Efnan dosyadaki bilgileri yeterli bulmadığı için bilgisayarını tekrar kucağına aldı ve onun için yazdığım sisteme giriş yaptı. Birkaç küçük işlemden sonra tüm gerekli bilgiler gözler önündeydi. Hızlıca gözlerini ekranın üzerinde kaydırırken bir yandan da hızlıca not alıyordu. Barlas elindeki belgeyi masaya fırlattı ve Efnan'ın okumayı bitirmesini beklemeye başladık.
"Durukan Baykor..." diye fısıldadı Barlas kendi kendine. İsminin ve soyisminin anlamı ile kaşlarımı kaldırdım. Sanırım adını hakkıyla taşıyordu.
"Burada geçen polis kayıtlarına göre o gün yangın çıkan evde bulunan cesetler tanınmayacak hâlde olduğu için öldüğü varsayılmış, neden bu zamana kadar gizli şekilde yaşayabildiğini şimdi anladım. Gerçek ismi Durukan, evet. İsimsiz şekilde yetimhaneden alınmış bir çocuk onu bir aile evlatlık almış, bu yüzden ismi değişmiş fakat küçük çocuk ismine sadık kalmış ve ona verdikleri diğer ismi ikinci ismi olarak kullanmaya başlamış. Aile varlıklı bir aile olduğu için iyi bir eğitim hayatı olmuş, yurtdışında okumasına rağmen gizli bir şekilde bir okulu daha bitirmiş. Bunu da ailenin ona verdiği Efe Yener ismini kullanarak okumuş," dedi ve diğer gereksiz bilgileri daha anlatmaya başladığında Efnan'ı dinlemeyi bıraktım. Kahvemi yudumlarken Efnan'ın söylediği cümle ile kahve boğazımda kaldı ve öksürmeye başladım.
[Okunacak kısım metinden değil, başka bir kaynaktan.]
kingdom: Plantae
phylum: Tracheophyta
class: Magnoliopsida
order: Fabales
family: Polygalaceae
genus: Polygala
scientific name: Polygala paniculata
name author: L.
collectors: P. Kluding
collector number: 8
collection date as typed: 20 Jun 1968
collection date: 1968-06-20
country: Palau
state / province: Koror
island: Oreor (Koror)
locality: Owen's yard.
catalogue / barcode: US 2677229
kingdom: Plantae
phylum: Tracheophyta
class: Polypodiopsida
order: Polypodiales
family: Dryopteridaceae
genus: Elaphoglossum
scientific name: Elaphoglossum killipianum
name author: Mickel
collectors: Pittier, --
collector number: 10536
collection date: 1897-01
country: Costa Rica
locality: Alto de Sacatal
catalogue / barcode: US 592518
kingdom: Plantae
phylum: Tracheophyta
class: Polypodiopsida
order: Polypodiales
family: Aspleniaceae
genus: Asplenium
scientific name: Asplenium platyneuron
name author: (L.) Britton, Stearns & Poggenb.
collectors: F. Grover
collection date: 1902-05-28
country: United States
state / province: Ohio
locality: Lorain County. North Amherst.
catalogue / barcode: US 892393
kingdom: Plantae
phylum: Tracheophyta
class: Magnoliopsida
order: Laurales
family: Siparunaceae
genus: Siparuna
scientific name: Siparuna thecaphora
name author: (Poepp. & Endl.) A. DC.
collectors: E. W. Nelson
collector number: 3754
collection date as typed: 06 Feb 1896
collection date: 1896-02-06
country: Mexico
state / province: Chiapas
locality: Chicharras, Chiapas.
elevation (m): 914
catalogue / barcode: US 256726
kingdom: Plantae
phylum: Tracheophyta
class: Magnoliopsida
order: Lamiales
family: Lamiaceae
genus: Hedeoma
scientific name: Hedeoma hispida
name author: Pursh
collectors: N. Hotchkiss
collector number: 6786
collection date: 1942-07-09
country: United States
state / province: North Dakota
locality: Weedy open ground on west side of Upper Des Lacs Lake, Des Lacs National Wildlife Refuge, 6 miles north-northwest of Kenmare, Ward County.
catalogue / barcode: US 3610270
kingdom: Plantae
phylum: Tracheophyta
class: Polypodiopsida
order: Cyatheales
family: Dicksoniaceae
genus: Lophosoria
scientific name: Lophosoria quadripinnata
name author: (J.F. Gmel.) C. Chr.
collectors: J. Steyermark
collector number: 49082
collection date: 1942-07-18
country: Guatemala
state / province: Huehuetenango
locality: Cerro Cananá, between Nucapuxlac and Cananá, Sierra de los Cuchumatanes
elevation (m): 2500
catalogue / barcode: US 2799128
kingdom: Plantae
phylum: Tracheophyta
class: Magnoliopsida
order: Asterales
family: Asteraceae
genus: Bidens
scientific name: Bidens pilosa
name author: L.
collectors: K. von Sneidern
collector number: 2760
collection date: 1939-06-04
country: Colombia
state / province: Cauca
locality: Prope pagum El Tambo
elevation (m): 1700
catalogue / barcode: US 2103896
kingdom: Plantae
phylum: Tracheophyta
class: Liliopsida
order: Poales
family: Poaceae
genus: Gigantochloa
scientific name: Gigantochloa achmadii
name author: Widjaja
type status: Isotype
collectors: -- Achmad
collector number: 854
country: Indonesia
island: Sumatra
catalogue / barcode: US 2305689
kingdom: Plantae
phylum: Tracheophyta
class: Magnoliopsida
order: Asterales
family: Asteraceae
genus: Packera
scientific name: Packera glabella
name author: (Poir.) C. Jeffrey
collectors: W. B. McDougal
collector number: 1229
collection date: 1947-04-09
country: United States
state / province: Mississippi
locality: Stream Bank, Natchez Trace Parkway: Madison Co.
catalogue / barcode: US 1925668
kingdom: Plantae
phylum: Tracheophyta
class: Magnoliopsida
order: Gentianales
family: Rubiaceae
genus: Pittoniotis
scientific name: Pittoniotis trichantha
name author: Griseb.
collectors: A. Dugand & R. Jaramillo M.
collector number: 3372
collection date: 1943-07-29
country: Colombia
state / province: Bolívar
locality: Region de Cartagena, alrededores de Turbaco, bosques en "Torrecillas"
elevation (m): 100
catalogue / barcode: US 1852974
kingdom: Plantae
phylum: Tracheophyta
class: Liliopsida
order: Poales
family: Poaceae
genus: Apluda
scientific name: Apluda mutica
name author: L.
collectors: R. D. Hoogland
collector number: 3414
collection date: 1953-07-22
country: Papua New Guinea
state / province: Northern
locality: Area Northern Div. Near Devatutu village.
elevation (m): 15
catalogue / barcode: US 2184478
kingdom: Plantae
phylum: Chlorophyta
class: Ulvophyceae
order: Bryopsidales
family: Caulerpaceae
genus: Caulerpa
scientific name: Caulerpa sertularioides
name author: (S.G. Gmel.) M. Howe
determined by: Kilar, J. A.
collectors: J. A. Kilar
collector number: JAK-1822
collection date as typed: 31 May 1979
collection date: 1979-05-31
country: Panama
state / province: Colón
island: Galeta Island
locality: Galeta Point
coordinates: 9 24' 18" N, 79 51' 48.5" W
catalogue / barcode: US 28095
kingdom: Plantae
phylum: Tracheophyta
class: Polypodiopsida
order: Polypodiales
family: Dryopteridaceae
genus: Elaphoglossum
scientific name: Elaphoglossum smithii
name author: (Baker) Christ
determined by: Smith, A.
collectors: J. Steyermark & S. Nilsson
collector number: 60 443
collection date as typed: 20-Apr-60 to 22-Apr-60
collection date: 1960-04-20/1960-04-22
"Ne dedin sen? Bir daha söyle!"
"Ejder Bey'in de dediği gibi Düzen kırıldığındaki ilk üyelerden ailesi, daha doğrusu ölen ailesi. Biraz daha araştırdığım da ailesinin kökeni saltanat ailesine kadar gidiyor," dedi ve cümlesini bitirdi. Başımla onayladım ve aklıma gelen düşünceler beni bozguna uğrattı. Ejder Bey'in de dediği gibi onlar benim kahramanımdı. Hiç düşünmeden beni o gece kurtarmak için hayatlarından olmuşlardı. Hepsine ayrı ayrı ödenmeyecek minnet ve vefa borcum vardı.
Efnan'dan aldığım adresi sisteme yükledim ve gerekli işlemleri yapmaya başladım. Tek başına yaşadığı ev gayet sakin ve nezih bir semtteydi. Böylece dikkatleri üzerine çekmeden yaşayacak ve kendisini koruyabilecekti, çoğunlukla Efe Yener ismini kullandığı için de gizlenmesi kolaydı. Mantıklı davranışları vardı Efnan'ın anlattığı bilgilerden anladığım kadarıyla. Bu zamana kadar kimsenin izini bulamamış olmasını ise onun kıvrak zekasına bağladım. Kendisini medyadan ve diğer her yerden saklayıp sıradan insan gibi davranması, sahte isimle okulu bitirmesi ve asla açık vermemesi.
O beyninde neler dönüyordu Efe Yener veya Durukan Baykor? Zekânı bana karşı silah olarak mı kullanacaksın, yoksa zekânı kullanarak karşımda değil yanımda mı olacaksın?